Pandemia

Covid-19 e o pagamento de precatórios: existe solução?

Pagamento mais breve possível mitigaria os desastrosos efeitos econômicos do necessário distanciamento social

ponto eletrônico precedentes
Crédito: CNJ/Flickr

Estamos diante de uma crise sanitária provocada pelo novo coronavírus (Sars-CoV-2). Mas, o que se avizinha é uma gravíssima crise financeira decorrente do distanciamento social necessário para o “achatamento da curva” e à sobrevivência do combalido sistema de saúde brasileiro.
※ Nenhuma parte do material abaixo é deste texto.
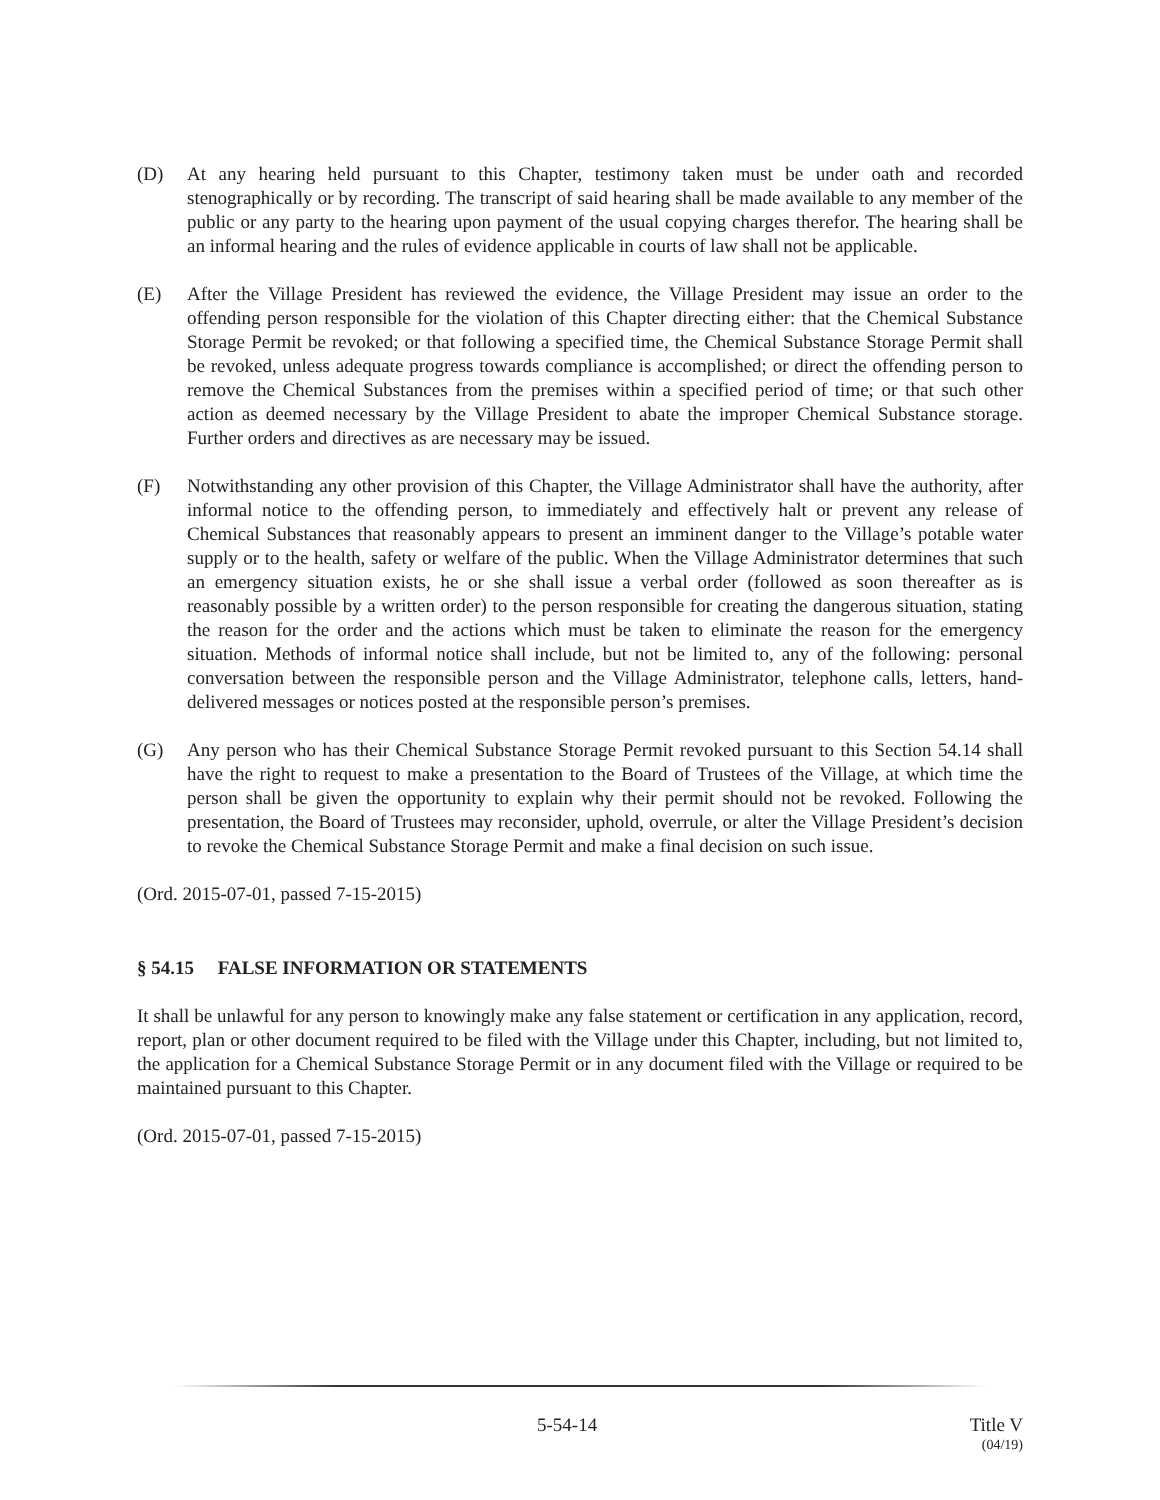(D) At any hearing held pursuant to this Chapter, testimony taken must be under oath and recorded stenographically or by recording. The transcript of said hearing shall be made available to any member of the public or any party to the hearing upon payment of the usual copying charges therefor. The hearing shall be an informal hearing and the rules of evidence applicable in courts of law shall not be applicable.
(E) After the Village President has reviewed the evidence, the Village President may issue an order to the offending person responsible for the violation of this Chapter directing either: that the Chemical Substance Storage Permit be revoked; or that following a specified time, the Chemical Substance Storage Permit shall be revoked, unless adequate progress towards compliance is accomplished; or direct the offending person to remove the Chemical Substances from the premises within a specified period of time; or that such other action as deemed necessary by the Village President to abate the improper Chemical Substance storage. Further orders and directives as are necessary may be issued.
(F) Notwithstanding any other provision of this Chapter, the Village Administrator shall have the authority, after informal notice to the offending person, to immediately and effectively halt or prevent any release of Chemical Substances that reasonably appears to present an imminent danger to the Village’s potable water supply or to the health, safety or welfare of the public. When the Village Administrator determines that such an emergency situation exists, he or she shall issue a verbal order (followed as soon thereafter as is reasonably possible by a written order) to the person responsible for creating the dangerous situation, stating the reason for the order and the actions which must be taken to eliminate the reason for the emergency situation. Methods of informal notice shall include, but not be limited to, any of the following: personal conversation between the responsible person and the Village Administrator, telephone calls, letters, hand-delivered messages or notices posted at the responsible person’s premises.
(G) Any person who has their Chemical Substance Storage Permit revoked pursuant to this Section 54.14 shall have the right to request to make a presentation to the Board of Trustees of the Village, at which time the person shall be given the opportunity to explain why their permit should not be revoked. Following the presentation, the Board of Trustees may reconsider, uphold, overrule, or alter the Village President’s decision to revoke the Chemical Substance Storage Permit and make a final decision on such issue.
(Ord. 2015-07-01, passed 7-15-2015)
§ 54.15 FALSE INFORMATION OR STATEMENTS
It shall be unlawful for any person to knowingly make any false statement or certification in any application, record, report, plan or other document required to be filed with the Village under this Chapter, including, but not limited to, the application for a Chemical Substance Storage Permit or in any document filed with the Village or required to be maintained pursuant to this Chapter.
(Ord. 2015-07-01, passed 7-15-2015)
5-54-14 Title V
(04/19)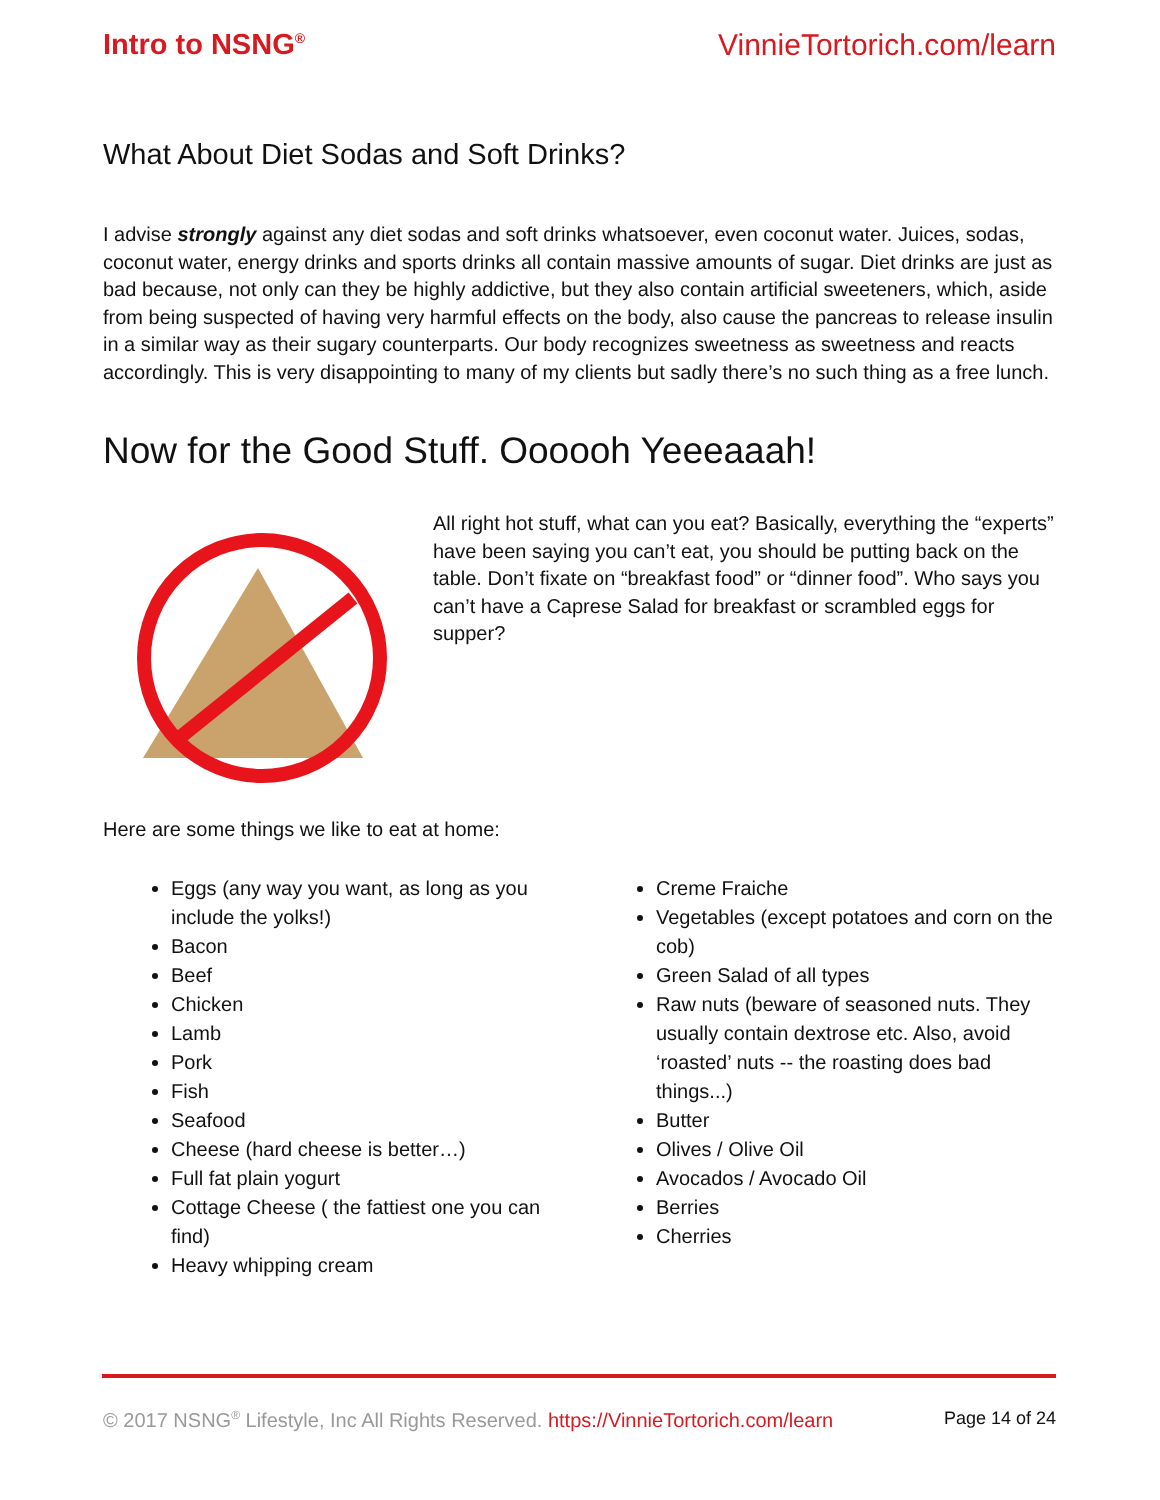Intro to NSNG<sup>®</sup> VinnieTortorich.com/learn
What About Diet Sodas and Soft Drinks?
I advise strongly against any diet sodas and soft drinks whatsoever, even coconut water. Juices, sodas, coconut water, energy drinks and sports drinks all contain massive amounts of sugar. Diet drinks are just as bad because, not only can they be highly addictive, but they also contain artificial sweeteners, which, aside from being suspected of having very harmful effects on the body, also cause the pancreas to release insulin in a similar way as their sugary counterparts. Our body recognizes sweetness as sweetness and reacts accordingly. This is very disappointing to many of my clients but sadly there’s no such thing as a free lunch.
Now for the Good Stuff. Oooooh Yeeeaaah!
All right hot stuff, what can you eat? Basically, everything the “experts” have been saying you can’t eat, you should be putting back on the table. Don’t fixate on “breakfast food” or “dinner food”. Who says you can’t have a Caprese Salad for breakfast or scrambled eggs for supper?
Here are some things we like to eat at home:
Eggs (any way you want, as long as you include the yolks!)
Bacon
Beef
Chicken
Lamb
Pork
Fish
Seafood
Cheese (hard cheese is better…)
Full fat plain yogurt
Cottage Cheese ( the fattiest one you can find)
Heavy whipping cream
Creme Fraiche
Vegetables (except potatoes and corn on the cob)
Green Salad of all types
Raw nuts (beware of seasoned nuts. They usually contain dextrose etc. Also, avoid ‘roasted’ nuts -- the roasting does bad things...)
Butter
Olives / Olive Oil
Avocados / Avocado Oil
Berries
Cherries
© 2017 NSNG<sup>®</sup> Lifestyle, Inc All Rights Reserved. https://VinnieTortorich.com/learn Page 14 of 24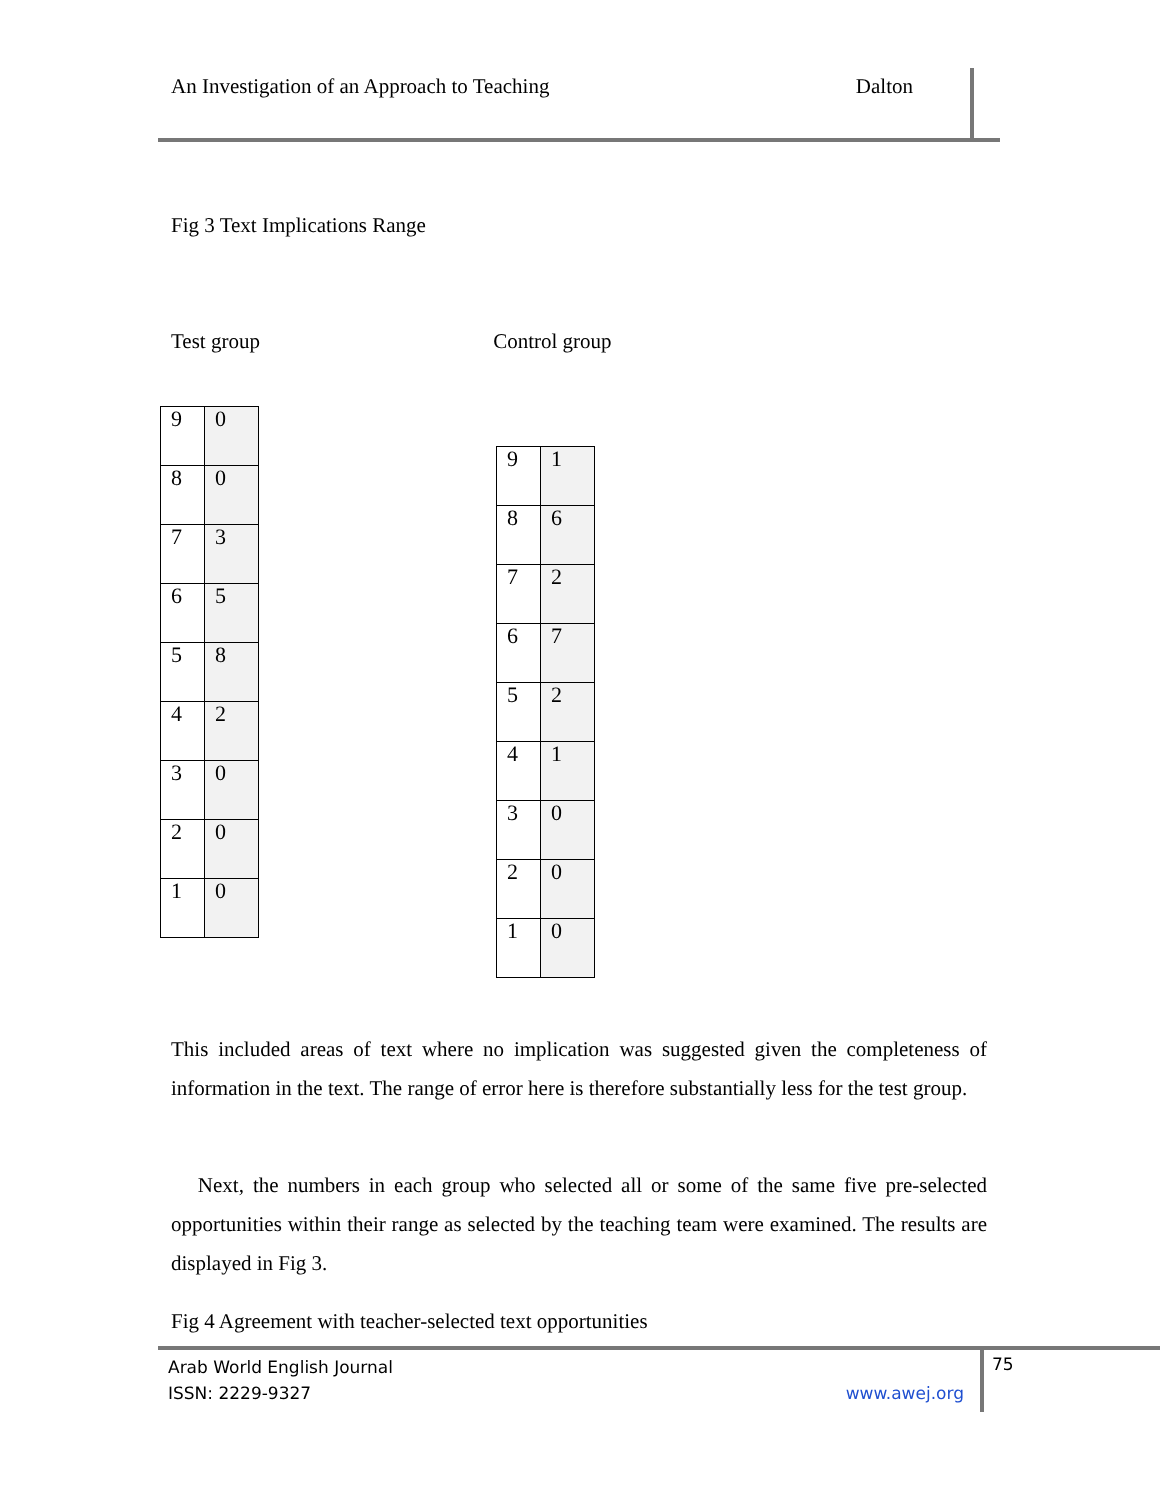An Investigation of an Approach to Teaching Dalton
Fig 3 Text Implications Range
Test group Control group
| 9 | 0 |
| 8 | 0 |
| 7 | 3 |
| 6 | 5 |
| 5 | 8 |
| 4 | 2 |
| 3 | 0 |
| 2 | 0 |
| 1 | 0 |
| 9 | 1 |
| 8 | 6 |
| 7 | 2 |
| 6 | 7 |
| 5 | 2 |
| 4 | 1 |
| 3 | 0 |
| 2 | 0 |
| 1 | 0 |
This included areas of text where no implication was suggested given the completeness of information in the text. The range of error here is therefore substantially less for the test group.
Next, the numbers in each group who selected all or some of the same five pre-selected opportunities within their range as selected by the teaching team were examined. The results are displayed in Fig 3.
Fig 4 Agreement with teacher-selected text opportunities
Arab World English Journal
ISSN: 2229-9327 www.awej.org
75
Em situações atípicas como a atual, as Instituições se valem de suas prerrogativas constitucionais para excepcionar o direito, na proporção das dificuldades verificadas, com vistas à mitigação dos impactos negativos na tessitura social. E o Direito Financeiro dada sua importância, não poderia ficar de fora.

Tem-se notícia de que há iniciativa, por parte dos governadores do Sul e do Sudeste, capitaneados pelo governador de São Paulo, para suspender, via Emenda à Constituição e em regime de urgência, a exigibilidade de precatórios[1].

A suspensão ocorreria por 12 meses, prorrogando-se a moratória que terminaria em dezembro de 2024 (artigo 101, caput, do ADCT), até o final de 2025. Além do mais, foi apresentado, no Senado Federal, Projeto de Decreto Legislativo (PDL nº 116/2020) para sustar a Resolução nº 303/2019 do Conselho Nacional de Justiça (CNJ), que regulamentou o pagamento dos precatórios nos tribunais de todo o país[2].

É inquestionável que, com o advento de uma crise sanitária desse porte e com a perspectiva de gravíssima recessão econômica daí decorrente, os entes federados terão dificuldades para manter um orçamento financeiramente equilibrado e alcançar as metas fiscais estabelecidas nas leis orçamentárias já aprovadas. No entanto, a suspensão do pagamento de precatórios não é uma solução conveniente no atual panorama. É o que passaremos a analisar.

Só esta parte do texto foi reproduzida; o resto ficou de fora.